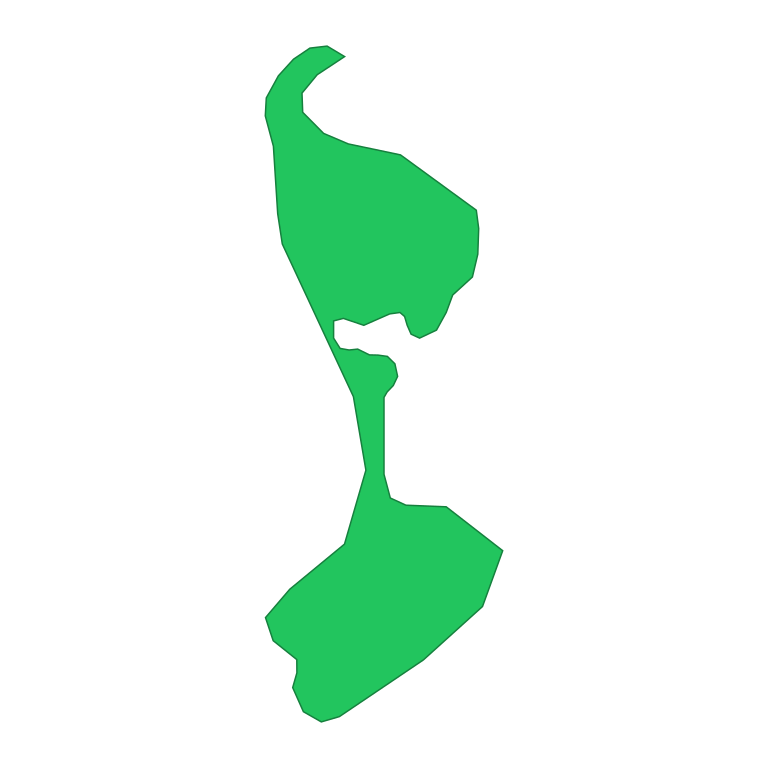 Miquelon-Langlade, Natural Earth projection
{"feature_id": "SPM-4867", "entity_name": "Miquelon-Langlade", "entity_type": "Commune", "adm_level": 1, "iso_a3": "SPM", "parent_name": "Saint Pierre and Miquelon", "parent_adm1": "", "projection": "natural_earth1", "projection_center": [-56.329, 46.961], "detail": "fine", "context": "isolated", "style": "filled", "palette": "green", "viewbox_px": 768, "rotation_deg": 0, "n_neighbors": 0, "source": "natural_earth", "source_scale": "10m", "svg_char_len": 892}
<svg xmlns="http://www.w3.org/2000/svg" viewBox="0 0 768 768"><path d="M446.2,506.8L502.7,550.7L482.5,606.5L423.4,659.9L339.4,716.6L321.3,721.9L303.4,711.7L292.7,687.6L296.9,672.8L296.8,659.6L273.2,640.7L265.5,617.6L289.8,589.2L344.5,544.1L365.9,470.2L353.4,396.6L282.3,244.0L277.7,213.7L273.4,146.2L265.3,115.9L266.3,97.9L278.4,75.8L293.5,59.2L309.9,48.1L327.1,46.1L344.6,56.6L317.2,74.7L302.0,93.1L302.7,112.3L323.6,133.4L348.2,143.9L400.5,154.9L476.3,210.2L478.7,228.5L477.8,254.2L472.4,277.0L452.7,295.0L446.2,312.5L436.5,330.1L419.6,338.1L411.1,334.2L407.2,325.3L404.6,316.5L400.0,312.5L389.7,313.9L363.8,325.3L343.4,318.4L333.6,320.9L333.6,338.1L340.1,348.4L349.1,350.0L357.7,349.1L369.4,354.9L378.0,355.1L387.4,356.4L394.9,363.8L397.6,376.4L393.3,385.5L387.1,392.0L384.0,397.4L384.0,474.3L390.3,498.0L405.9,505.2L446.2,506.8Z" fill="#22c55e" stroke="#15803d" stroke-width="1.5"/></svg>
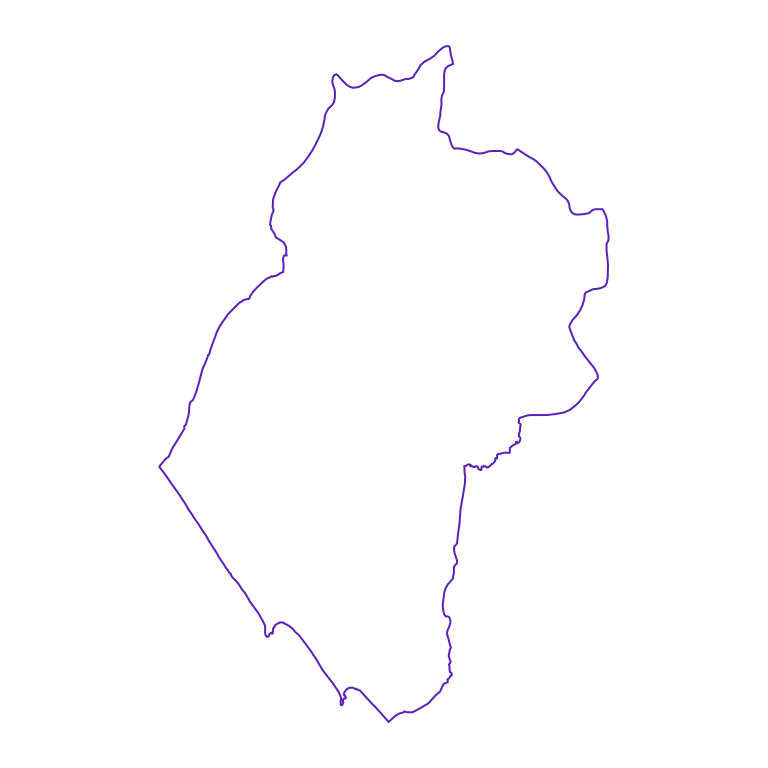 outline of Aceh Barat, Aceh, Indonesia
{"feature_id": "22746128B65593111718524", "entity_name": "Aceh Barat", "entity_type": "district", "adm_level": 2, "iso_a3": "IDN", "parent_name": "Indonesia", "parent_adm1": "Aceh", "projection": "equal_earth", "projection_center": [96.186, 4.452], "detail": "fine", "context": "isolated", "style": "outline", "palette": "violet", "viewbox_px": 768, "rotation_deg": 0, "n_neighbors": 0, "source": "geoboundaries", "source_scale": "gbopen_adm2", "svg_char_len": 6063}
<svg xmlns="http://www.w3.org/2000/svg" viewBox="0 0 768 768"><path d="M606.1,216.8L605.3,214.4L602.5,209.2L595.9,209.2L593.0,209.8L591.6,210.8L589.1,213.1L584.0,214.1L577.9,214.6L574.6,214.3L572.2,212.9L570.8,211.0L569.8,208.6L569.2,204.7L568.5,202.5L567.5,200.4L566.1,198.9L561.3,194.9L557.4,191.0L552.0,182.5L549.3,176.5L546.2,171.3L542.5,167.1L536.1,161.0L533.4,159.1L530.5,157.7L524.7,154.1L517.6,149.3L516.8,149.6L514.6,152.3L513.4,153.4L512.0,154.1L510.9,154.3L506.6,153.7L504.4,152.7L503.1,151.8L501.3,151.1L498.6,151.0L492.0,151.0L488.4,151.4L484.1,152.9L480.5,153.5L478.1,153.4L475.0,152.9L469.4,150.8L465.0,149.5L457.6,148.3L454.4,148.7L453.0,147.4L452.0,145.8L450.9,142.9L448.9,136.1L447.4,134.1L446.0,133.1L443.8,132.3L442.1,132.0L439.7,130.8L439.0,129.6L438.3,128.0L438.4,123.8L440.3,115.4L440.3,112.6L441.5,104.6L441.3,99.5L442.0,95.5L443.9,91.6L444.1,88.1L444.1,74.6L444.6,70.9L445.7,68.1L448.3,66.0L453.2,63.8L450.8,54.7L449.9,48.1L449.3,46.6L448.7,46.2L447.6,46.1L445.5,46.3L442.8,47.7L438.2,51.4L434.4,55.7L430.4,58.5L424.6,61.6L420.5,65.2L418.6,68.8L414.1,75.4L413.3,77.2L408.4,79.1L406.3,78.8L400.0,80.8L397.2,81.2L394.0,80.5L392.1,79.2L388.3,77.5L384.4,75.1L381.8,74.7L379.6,75.0L375.7,75.9L371.2,77.8L366.3,82.1L361.6,85.5L358.5,87.1L353.1,87.8L349.7,86.7L346.7,84.8L343.4,81.6L337.6,75.1L336.3,74.3L334.2,75.1L333.0,77.2L332.3,81.8L332.9,84.6L334.7,89.9L335.1,94.2L334.8,98.0L334.0,102.3L332.2,105.0L328.6,108.3L326.4,112.2L324.9,115.6L324.6,118.9L323.2,125.8L321.6,131.2L319.8,135.7L315.5,144.6L312.2,150.6L307.7,157.4L303.5,162.9L300.1,166.4L296.7,169.6L292.6,172.6L285.0,179.3L279.9,182.7L280.1,183.2L275.5,192.4L273.3,198.6L273.0,200.2L272.7,207.6L273.5,209.5L273.2,212.1L271.9,214.3L270.4,221.7L270.1,225.1L271.1,225.9L271.3,227.4L271.1,228.1L271.2,228.8L274.6,233.9L275.8,237.3L282.9,241.8L284.3,243.3L285.8,246.3L286.2,248.0L286.3,250.3L286.2,253.8L286.6,255.4L284.1,255.5L283.1,258.3L283.0,258.9L283.6,266.1L283.2,271.7L282.7,272.2L279.0,273.8L278.2,274.7L275.7,275.9L274.2,276.0L272.3,276.7L271.7,276.2L269.3,277.7L267.0,278.5L263.4,281.4L257.3,287.2L253.1,291.8L250.1,296.1L249.3,298.6L249.0,298.9L245.0,299.5L243.9,300.2L242.8,300.4L242.4,301.1L240.2,302.4L239.7,302.4L228.0,314.2L220.5,325.0L217.1,331.3L210.1,350.5L210.0,351.9L209.0,354.5L208.6,354.9L208.2,355.0L207.4,357.5L205.0,363.7L202.5,369.0L199.1,382.1L196.1,392.4L193.1,399.8L190.5,402.1L190.0,402.9L189.3,406.4L188.9,412.5L188.3,416.4L185.9,424.6L184.2,426.5L184.4,428.6L174.2,445.5L172.9,447.1L168.7,456.7L165.2,459.2L162.1,463.2L160.1,465.4L159.4,466.9L166.0,475.7L170.8,482.7L180.4,496.2L182.1,499.0L185.3,503.8L188.6,509.6L192.3,514.9L193.5,517.1L199.1,525.0L201.4,528.8L204.6,533.7L205.6,534.8L208.7,540.5L217.5,554.3L218.7,556.8L224.0,564.6L225.9,567.9L228.0,570.3L228.8,571.9L229.9,573.2L230.7,573.6L230.6,574.2L232.1,577.0L236.1,581.0L238.9,584.4L242.2,589.7L244.9,592.9L249.0,599.8L249.3,600.8L258.5,613.3L263.3,621.9L265.1,625.8L265.1,633.0L265.4,634.5L266.2,636.1L267.3,636.9L268.0,636.7L268.9,635.9L269.5,634.2L270.7,632.9L272.3,633.6L272.6,633.5L272.5,632.7L273.0,631.9L272.7,631.2L273.1,629.9L273.0,628.9L273.6,627.8L274.0,627.7L275.2,625.3L276.1,624.4L278.0,623.4L279.3,622.9L280.0,622.3L281.3,622.6L282.7,622.4L283.3,622.8L284.2,623.1L285.0,623.9L287.3,624.7L288.1,625.5L289.2,625.9L291.6,628.1L292.7,628.6L295.0,631.7L299.3,635.5L311.8,652.3L312.6,654.0L315.4,657.8L321.9,668.9L325.6,674.1L332.1,682.3L338.3,691.4L340.2,695.1L340.9,697.4L341.2,699.1L340.6,701.0L340.7,703.9L341.0,705.0L341.8,705.3L342.1,705.1L342.6,704.3L343.3,702.3L342.8,700.6L343.5,699.1L344.1,698.4L345.7,698.4L345.9,697.8L345.2,696.5L345.1,695.6L343.9,694.9L344.0,693.1L344.8,691.6L346.8,689.1L348.0,688.4L349.5,687.8L352.6,687.6L356.0,689.3L356.3,688.8L358.2,689.9L359.7,690.3L372.1,703.8L376.0,707.7L388.6,721.9L395.2,716.0L399.2,713.5L402.6,712.6L404.7,711.8L404.7,711.5L406.8,712.2L412.5,712.3L419.6,708.5L428.3,703.4L435.8,695.1L440.0,691.7L443.6,683.9L447.8,682.1L447.6,679.4L449.5,677.8L450.0,676.7L451.8,675.0L451.9,674.5L451.2,672.7L450.0,672.1L449.4,668.4L449.7,667.6L448.9,664.4L449.7,663.6L450.6,661.8L448.7,656.0L449.8,649.8L450.7,647.9L450.9,647.2L450.2,645.8L449.5,642.6L447.1,634.3L447.1,631.9L447.6,630.3L449.5,625.9L450.4,622.4L450.4,620.7L449.6,617.9L449.0,617.0L447.4,616.4L446.0,616.4L445.1,615.7L444.1,614.0L443.3,610.8L442.8,606.9L442.8,604.3L444.3,592.5L445.7,587.9L447.7,584.6L453.1,578.3L453.0,576.5L453.9,573.2L453.9,567.3L454.1,566.6L454.8,565.5L456.3,564.1L457.1,562.8L457.1,560.7L454.6,553.2L454.1,549.8L454.1,546.9L457.0,543.5L458.0,534.3L459.6,522.6L460.5,509.3L462.7,497.0L464.9,483.5L465.2,476.5L464.6,473.1L464.3,466.1L465.7,466.1L467.1,464.8L467.7,464.8L468.4,464.3L469.9,464.7L470.4,466.1L471.0,465.8L471.1,465.4L472.9,466.8L475.0,467.0L475.5,466.3L477.2,466.2L477.8,466.9L478.5,469.0L480.3,470.0L481.1,470.0L481.5,469.6L481.4,467.6L481.9,466.6L483.3,466.7L483.7,465.9L484.4,466.3L485.8,466.5L486.7,467.5L487.3,467.2L488.4,467.2L491.2,464.8L491.9,463.8L493.1,463.6L494.9,461.3L495.4,460.1L495.2,458.6L496.1,458.1L497.0,458.3L497.2,456.9L497.0,455.2L497.4,454.6L498.6,453.8L499.7,454.0L503.7,452.7L509.4,452.8L510.0,451.7L509.8,448.0L512.9,445.3L515.3,444.2L516.0,443.2L516.1,442.0L516.9,441.8L517.4,443.1L519.3,442.1L520.1,440.3L520.4,438.4L520.0,437.4L518.7,435.9L519.2,433.0L519.9,431.2L520.1,427.3L520.7,424.9L520.3,423.9L519.0,423.1L518.6,422.5L519.1,421.3L518.8,419.8L519.5,418.0L527.9,415.3L531.2,415.1L547.3,415.0L555.7,414.0L564.2,412.4L570.1,409.7L575.8,405.2L578.7,402.4L583.3,396.7L585.9,392.4L592.8,383.5L595.2,380.8L597.4,379.0L597.9,377.9L597.8,375.3L596.3,371.8L594.0,367.7L584.9,356.4L582.0,352.1L578.1,347.1L576.2,343.1L574.7,341.2L573.3,338.1L569.3,327.2L569.4,326.1L570.0,324.3L572.2,320.4L576.9,315.2L580.0,310.3L582.6,304.9L584.2,299.5L584.7,294.2L585.8,292.5L592.9,289.3L597.9,288.7L601.0,288.0L603.5,286.9L605.5,285.6L606.8,283.0L607.7,277.2L608.0,265.4L607.4,257.5L606.6,251.3L606.5,244.1L608.4,240.4L608.6,235.9L607.9,232.8L607.3,226.6L607.1,220.6L606.1,216.8Z" fill="none" stroke="#5b21b6" stroke-width="2"/></svg>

Exercise details - In the part of the listing that opens with its first line and closes with the line containing "outline of Aceh Barat, Aceh, Indonesia", swap "Commune" for "Municipality" and give those lines again with everything else unchanged. Leave the pictures out of your answer.

Response -
 Miquelon-Langlade, Natural Earth projection
{"feature_id": "SPM-4867", "entity_name": "Miquelon-Langlade", "entity_type": "Municipality", "adm_level": 1, "iso_a3": "SPM", "parent_name": "Saint Pierre and Miquelon", "parent_adm1": "", "projection": "natural_earth1", "projection_center": [-56.329, 46.961], "detail": "fine", "context": "isolated", "style": "filled", "palette": "green", "viewbox_px": 768, "rotation_deg": 0, "n_neighbors": 0, "source": "natural_earth", "source_scale": "10m", "svg_char_len": 892}
<svg xmlns="http://www.w3.org/2000/svg" viewBox="0 0 768 768"><path d="M446.2,506.8L502.7,550.7L482.5,606.5L423.4,659.9L339.4,716.6L321.3,721.9L303.4,711.7L292.7,687.6L296.9,672.8L296.8,659.6L273.2,640.7L265.5,617.6L289.8,589.2L344.5,544.1L365.9,470.2L353.4,396.6L282.3,244.0L277.7,213.7L273.4,146.2L265.3,115.9L266.3,97.9L278.4,75.8L293.5,59.2L309.9,48.1L327.1,46.1L344.6,56.6L317.2,74.7L302.0,93.1L302.7,112.3L323.6,133.4L348.2,143.9L400.5,154.9L476.3,210.2L478.7,228.5L477.8,254.2L472.4,277.0L452.7,295.0L446.2,312.5L436.5,330.1L419.6,338.1L411.1,334.2L407.2,325.3L404.6,316.5L400.0,312.5L389.7,313.9L363.8,325.3L343.4,318.4L333.6,320.9L333.6,338.1L340.1,348.4L349.1,350.0L357.7,349.1L369.4,354.9L378.0,355.1L387.4,356.4L394.9,363.8L397.6,376.4L393.3,385.5L387.1,392.0L384.0,397.4L384.0,474.3L390.3,498.0L405.9,505.2L446.2,506.8Z" fill="#22c55e" stroke="#15803d" stroke-width="1.5"/></svg>
 outline of Aceh Barat, Aceh, Indonesia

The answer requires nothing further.